Retype every line from the top of the entries down to the one with "Mitte der Kirche", both included, and skip the pictures.
[Raw data — start]
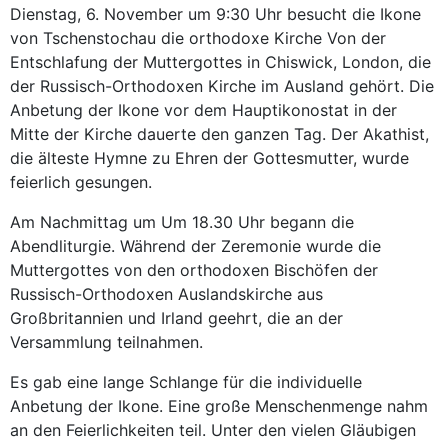
Dienstag, 6. November um 9:30 Uhr besucht die Ikone
von Tschenstochau die orthodoxe Kirche Von der
Entschlafung der Muttergottes in Chiswick, London, die
der Russisch-Orthodoxen Kirche im Ausland gehört. Die
Anbetung der Ikone vor dem Hauptikonostat in der
Mitte der Kirche dauerte den ganzen Tag. Der Akathist,
die älteste Hymne zu Ehren der Gottesmutter, wurde
feierlich gesungen.
Am Nachmittag um Um 18.30 Uhr begann die
Abendliturgie. Während der Zeremonie wurde die
Muttergottes von den orthodoxen Bischöfen der
Russisch-Orthodoxen Auslandskirche aus
Großbritannien und Irland geehrt, die an der
Versammlung teilnahmen.
Es gab eine lange Schlange für die individuelle
Anbetung der Ikone. Eine große Menschenmenge nahm
an den Feierlichkeiten teil. Unter den vielen Gläubigen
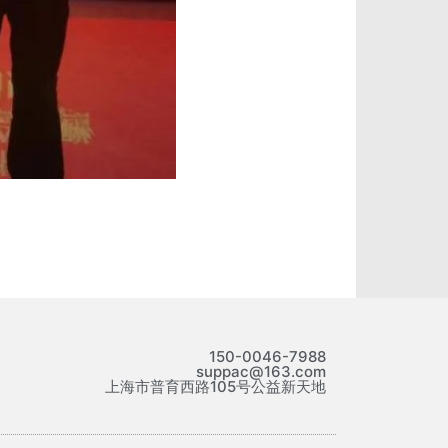
150-0046-7988
suppac@163.com
上海市普育西路105号公益新天地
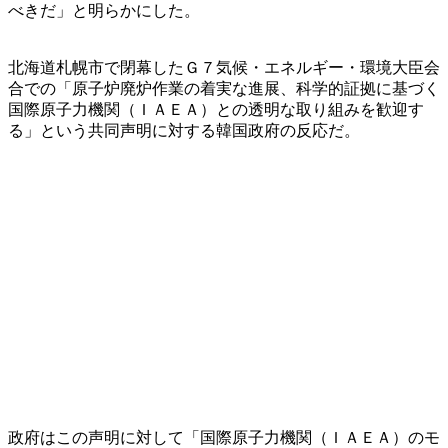
べきだ」と明らかにした。
北海道札幌市で閉幕したＧ７気候・エネルギー・環境大臣会
合での「原子炉廃炉作業の着実な進展、科学的証拠に基づく
国際原子力機関（ＩＡＥＡ）との透明な取り組みを歓迎す
る」という共同声明に対する韓国政府の反応だ。
政府はこの声明に対して「国際原子力機関（ＩＡＥＡ）のモ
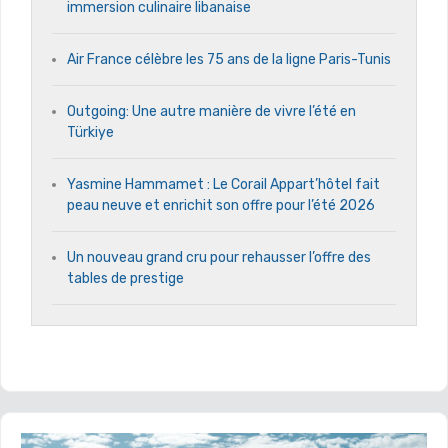
immersion culinaire libanaise
Air France célèbre les 75 ans de la ligne Paris-Tunis
Outgoing: Une autre manière de vivre l’été en
Türkiye
Yasmine Hammamet : Le Corail Appart’hôtel fait
peau neuve et enrichit son offre pour l’été 2026
Un nouveau grand cru pour rehausser l’offre des
tables de prestige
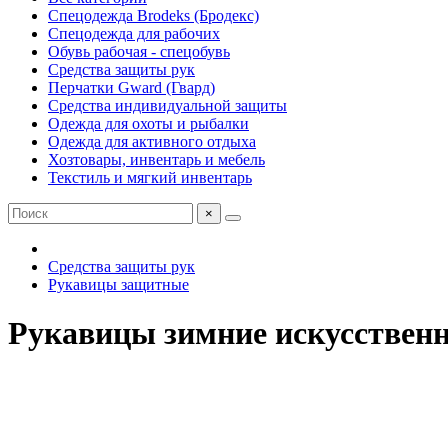
Спецодежда Brodeks (Бродекс)
Спецодежда для рабочих
Обувь рабочая - спецобувь
Средства защиты рук
Перчатки Gward (Гвард)
Средства индивидуальной защиты
Одежда для охоты и рыбалки
Одежда для активного отдыха
Хозтовары, инвентарь и мебель
Текстиль и мягкий инвентарь
×
Средства защиты рук
Рукавицы защитные
Рукавицы зимние искусствен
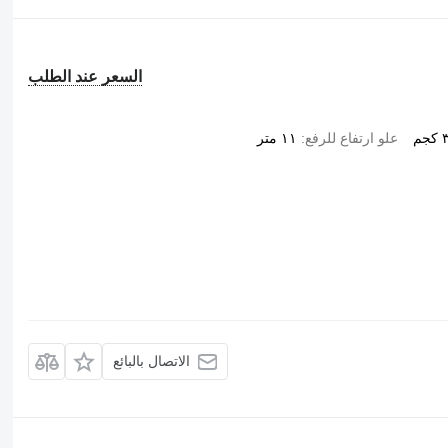
السعر عند الطلب
م
علو ارتفاع للرفع
١١ متر
الاتصال بالبائع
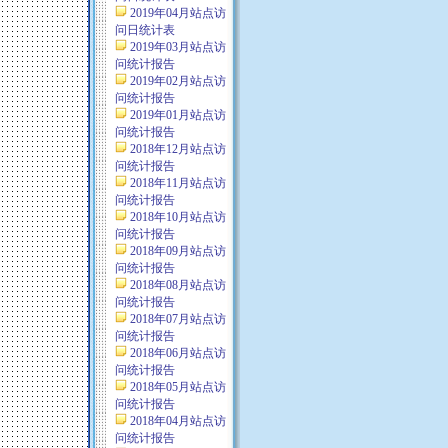
2019年04月站点访
问日统计表
2019年03月站点访
问统计报告
2019年02月站点访
问统计报告
2019年01月站点访
问统计报告
2018年12月站点访
问统计报告
2018年11月站点访
问统计报告
2018年10月站点访
问统计报告
2018年09月站点访
问统计报告
2018年08月站点访
问统计报告
2018年07月站点访
问统计报告
2018年06月站点访
问统计报告
2018年05月站点访
问统计报告
2018年04月站点访
问统计报告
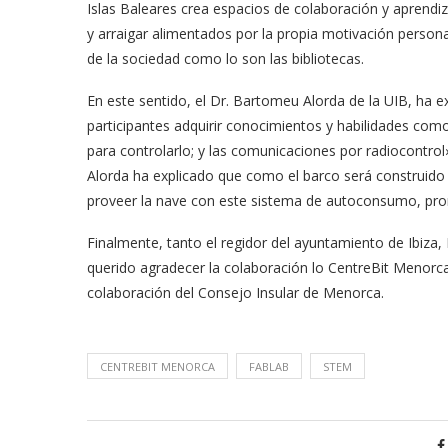
Islas Baleares crea espacios de colaboración y apren
y arraigar alimentados por la propia motivación person
de la sociedad como lo son las bibliotecas.
En este sentido, el Dr. Bartomeu Alorda de la UIB, ha ex
participantes adquirir conocimientos y habilidades como;
para controlarlo; y las comunicaciones por radiocontrol»
Alorda ha explicado que como el barco será construido 
proveer la nave con este sistema de autoconsumo, prom
Finalmente, tanto el regidor del ayuntamiento de Ibiza,
querido agradecer la colaboración lo CentreBit Menorca d
colaboración del Consejo Insular de Menorca.
CENTREBIT MENORCA
FABLAB
STEM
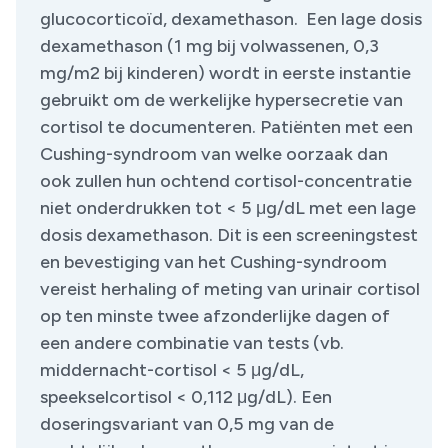
glucocorticoïd, dexamethason. Een lage dosis
dexamethason (1 mg bij volwassenen, 0,3
mg/m2 bij kinderen) wordt in eerste instantie
gebruikt om de werkelijke hypersecretie van
cortisol te documenteren. Patiënten met een
Cushing-syndroom van welke oorzaak dan
ook zullen hun ochtend cortisol-concentratie
niet onderdrukken tot < 5 μg/dL met een lage
dosis dexamethason. Dit is een screeningstest
en bevestiging van het Cushing-syndroom
vereist herhaling of meting van urinair cortisol
op ten minste twee afzonderlijke dagen of
een andere combinatie van tests (vb.
middernacht-cortisol < 5 μg/dL,
speekselcortisol < 0,112 μg/dL). Een
doseringsvariant van 0,5 mg van de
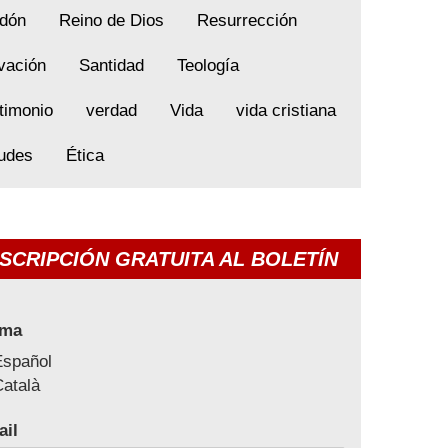
dón
Reino de Dios
Resurrección
vación
Santidad
Teología
timonio
verdad
Vida
vida cristiana
tudes
Ética
SCRIPCIÓN GRATUITA AL BOLETÍN
oma
Español
atalà
ail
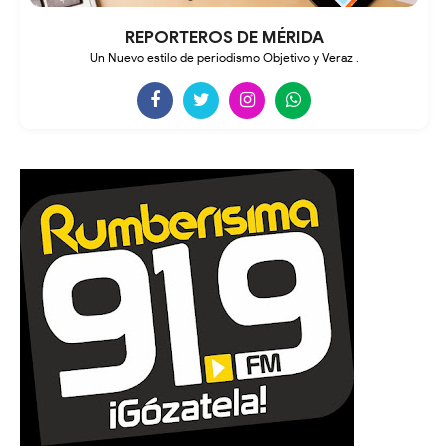
REPORTEROS DE MÉRIDA
Un Nuevo estilo de periodismo Objetivo y Veraz .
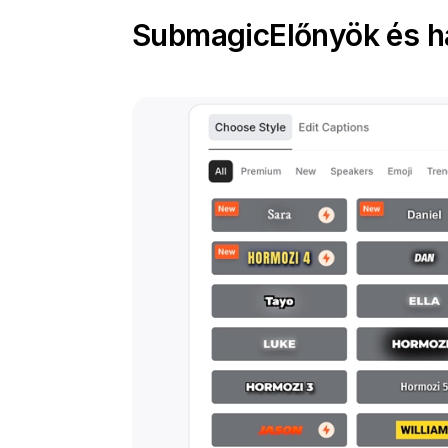
Submagic
Előnyök és h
[Raw data — finish]
§ Exercise output
Dienstag, 6. November um 9:30 Uhr besucht die Ikone
von Tschenstochau die orthodoxe Kirche Von der
Entschlafung der Muttergottes in Chiswick, London, die
der Russisch-Orthodoxen Kirche im Ausland gehört. Die
Anbetung der Ikone vor dem Hauptikonostat in der
Mitte der Kirche dauerte den ganzen Tag. Der Akathist,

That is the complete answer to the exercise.